NBJ Column Submission | Art Haws | April 17, 2015
The professional service industry’s dilemma du jour seems to be how to reach this elusive new breed of prospects known as “millennials.” Whether you sell insurance, health care, legal representation or financial services, all you hear is how this increasingly relevant demographic is impervious to solicitation, marketing and guidance from established professionals.
What is not being discussed is that youth — regardless of its generational label — has always maintained a skeptical distance from the establishment, and their hesitation to readily accept the “norms” of today’s business environment is no different.
While millennials may be much more savvy when it comes to the technology world, their needs and their ambitions are essentially no different than any other generation that has proceeded them. They value quality. They value authenticity. They value efficiency. And they value results.
As a professional service provider, these should not be foreign objectives when it comes to client service, and therefore should not be so terribly difficult to communicate just because the audience reached young adulthood around the year 2000.
Invest in the millennial mindset.
Millennials tend (or want) to be self-sufficient in their endeavors; hence the migration toward startups and entrepreneurial initiatives. What they don’t necessarily have are the tools to make their ventures sustainable. This is where a smart professional service provider, such as a fiduciary, can help a budding professional to build a solid platform from which a business, career or investment strategy can be launched.
Essentially you are investing your time, energy and expertise into an individual whom you believe will develop and ultimately require more sophisticated advice and guidance. Having made the investment on the front end — when they were not necessarily the ideal client — will likely generate a sense of loyalty and trust that they are not going to derive from a generic marketing pitch. It requires personal involvement that will ultimately net opportunities for both parties.
Advise through experience, sell through relationships.
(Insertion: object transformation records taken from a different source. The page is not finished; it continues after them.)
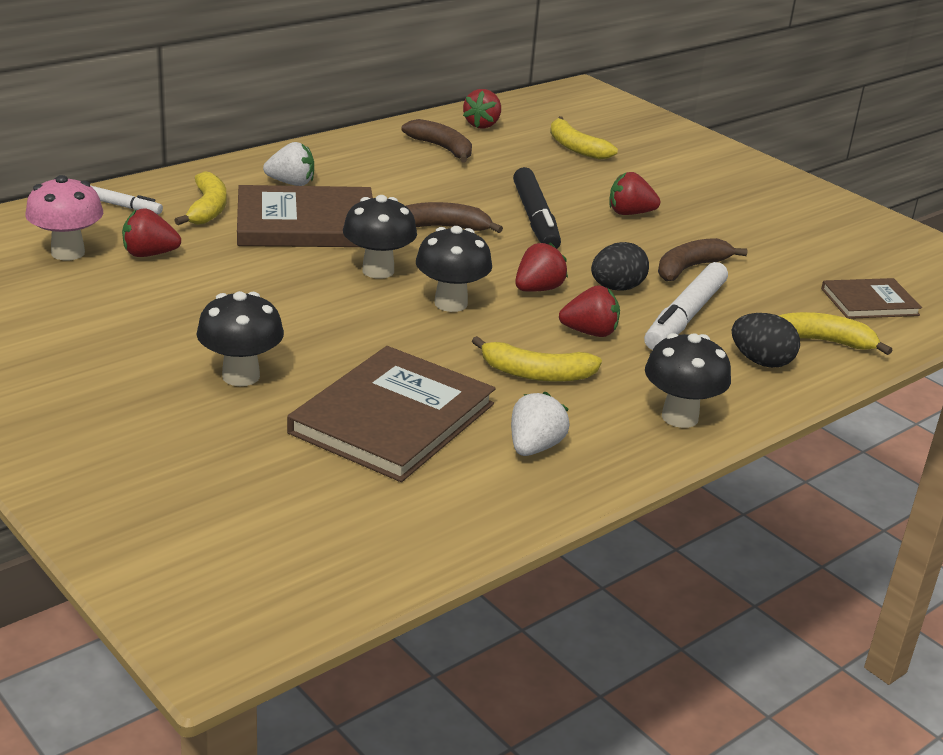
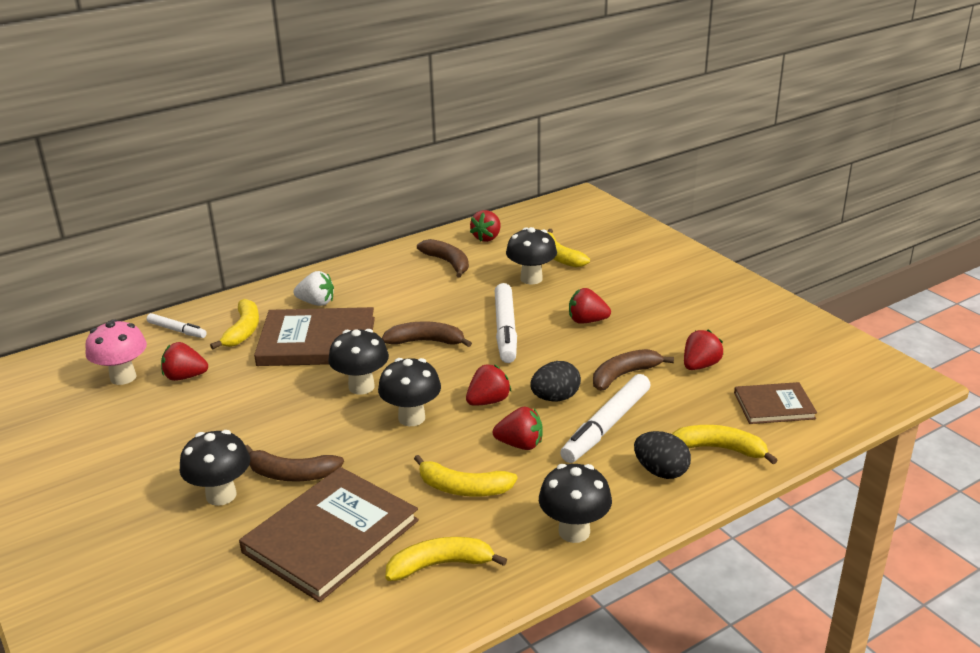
camera: 10 degrees right, 0 degrees up
(322, 356) = (291, 474): none -> brown banana
(534, 447) = (440, 565): white strawberry -> yellow banana
(535, 219) = (505, 330): black marker -> white marker
(549, 169) = (531, 279): none -> black mushroom
(775, 261) = (700, 365): none -> red strawberry

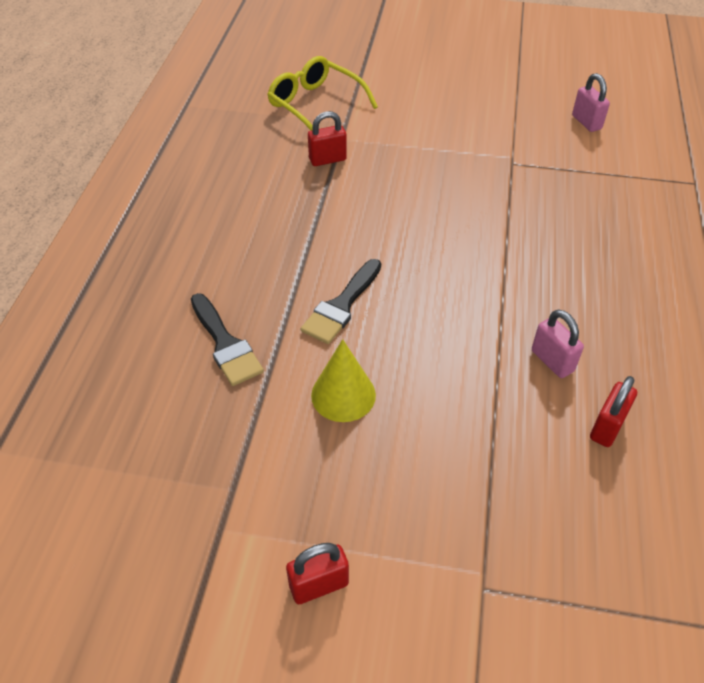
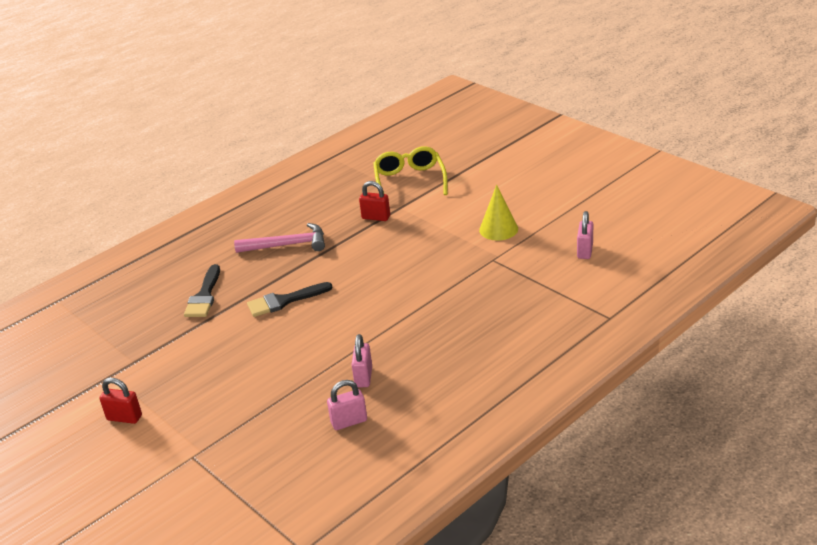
camera: 40 degrees right, 15 degrees down
(259, 232) = (287, 245): none -> pink hammer
(343, 395) = (232, 344): yellow cone -> yellow cone (498, 229)
(607, 427) = (349, 421): red padlock -> pink padlock

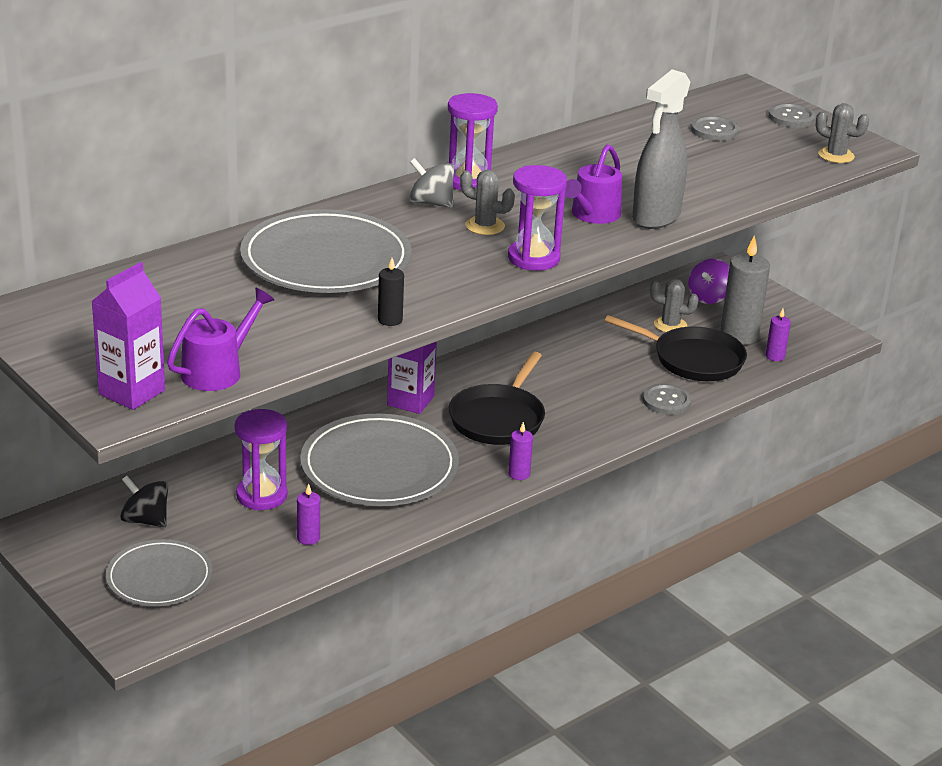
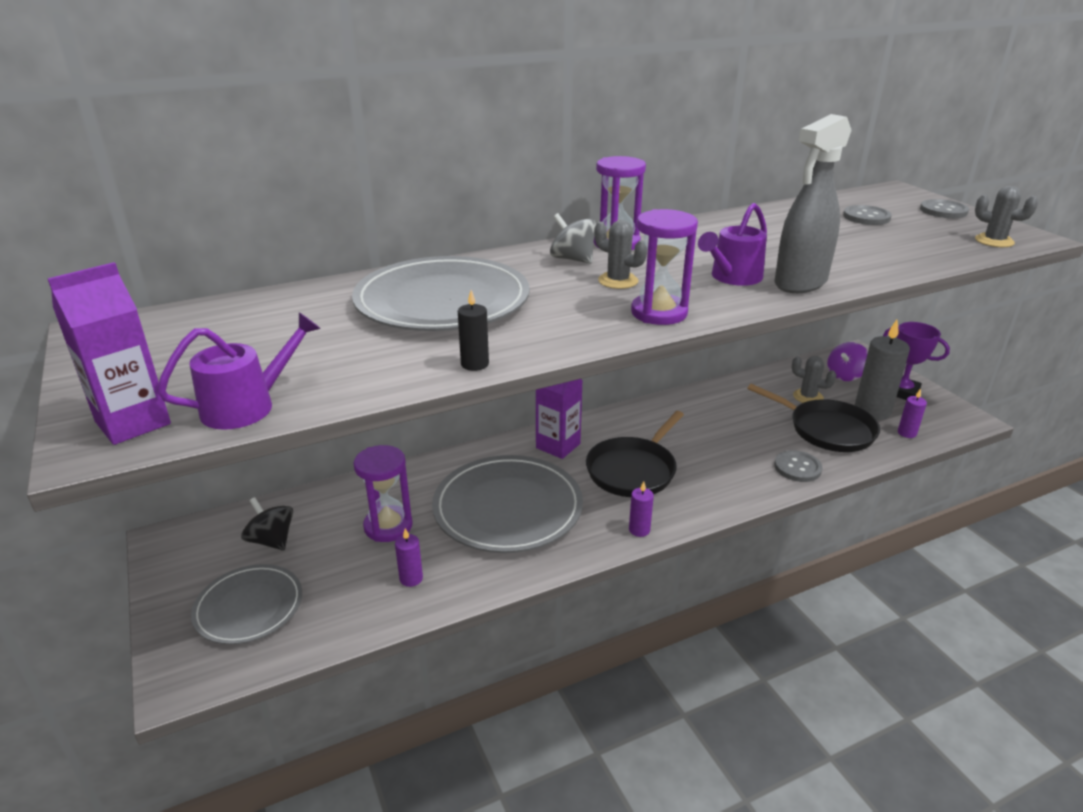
camera: 15 degrees right, 0 degrees up
(769, 311) = (901, 392): none -> purple trophy

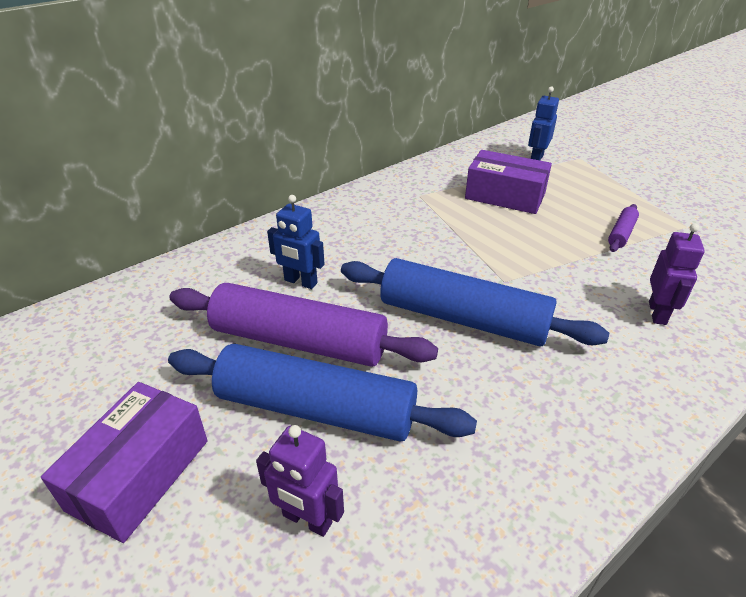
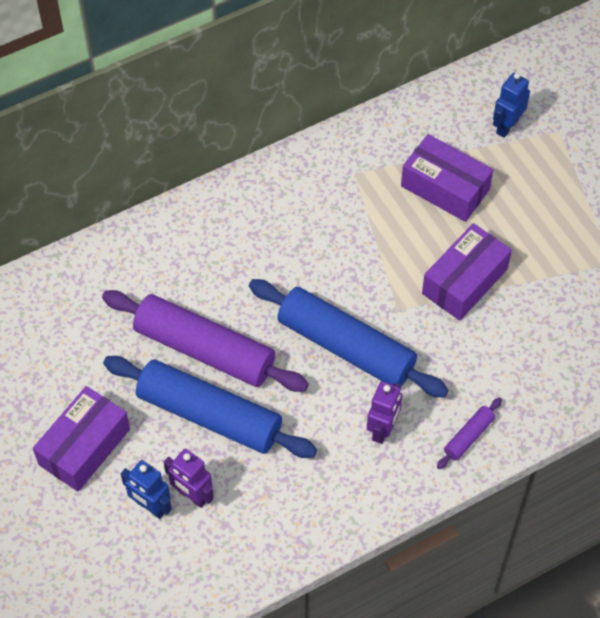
camera: 10 degrees right, 20 degrees up
(300, 282) = (214, 282): blue robot -> blue robot (150, 506)
(559, 253) = (464, 281): none -> purple box
(621, 234) = (538, 264): purple rolling pin -> purple rolling pin (468, 436)
(657, 313) = (516, 367): purple robot -> purple robot (383, 429)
If your company is serious about reaching millennials, hire one. This individual will speak a modern marketing language and can push your service offering into circulation while also avoiding those messages that younger professionals find to be contrived and outdated. The decades of experience your senior partners and employees bring to the table mean next to nothing in a millennial sales environment. They want to discuss professional development and planning for their future with someone who is going through it at the same time they are.
Priorities change. Value does not.
Remember telling yourself that you would never turn out like your parents and then you figured out that your parents were not so uninformed as you might have thought? Same holds true when it comes to reaching the Millennial generation on a meaningful topic like securing their future.
Professional service providers need to develop and invest in the tools necessary for Millennials to take charge of their business and financial needs. They should give consideration to bringing on younger talent who have a natural correlation with their peers, and they should utilize their skills and expertise to bring authentic value to their Millennial relationships in the interest of growing sustainable partnerships that will last for generations to come.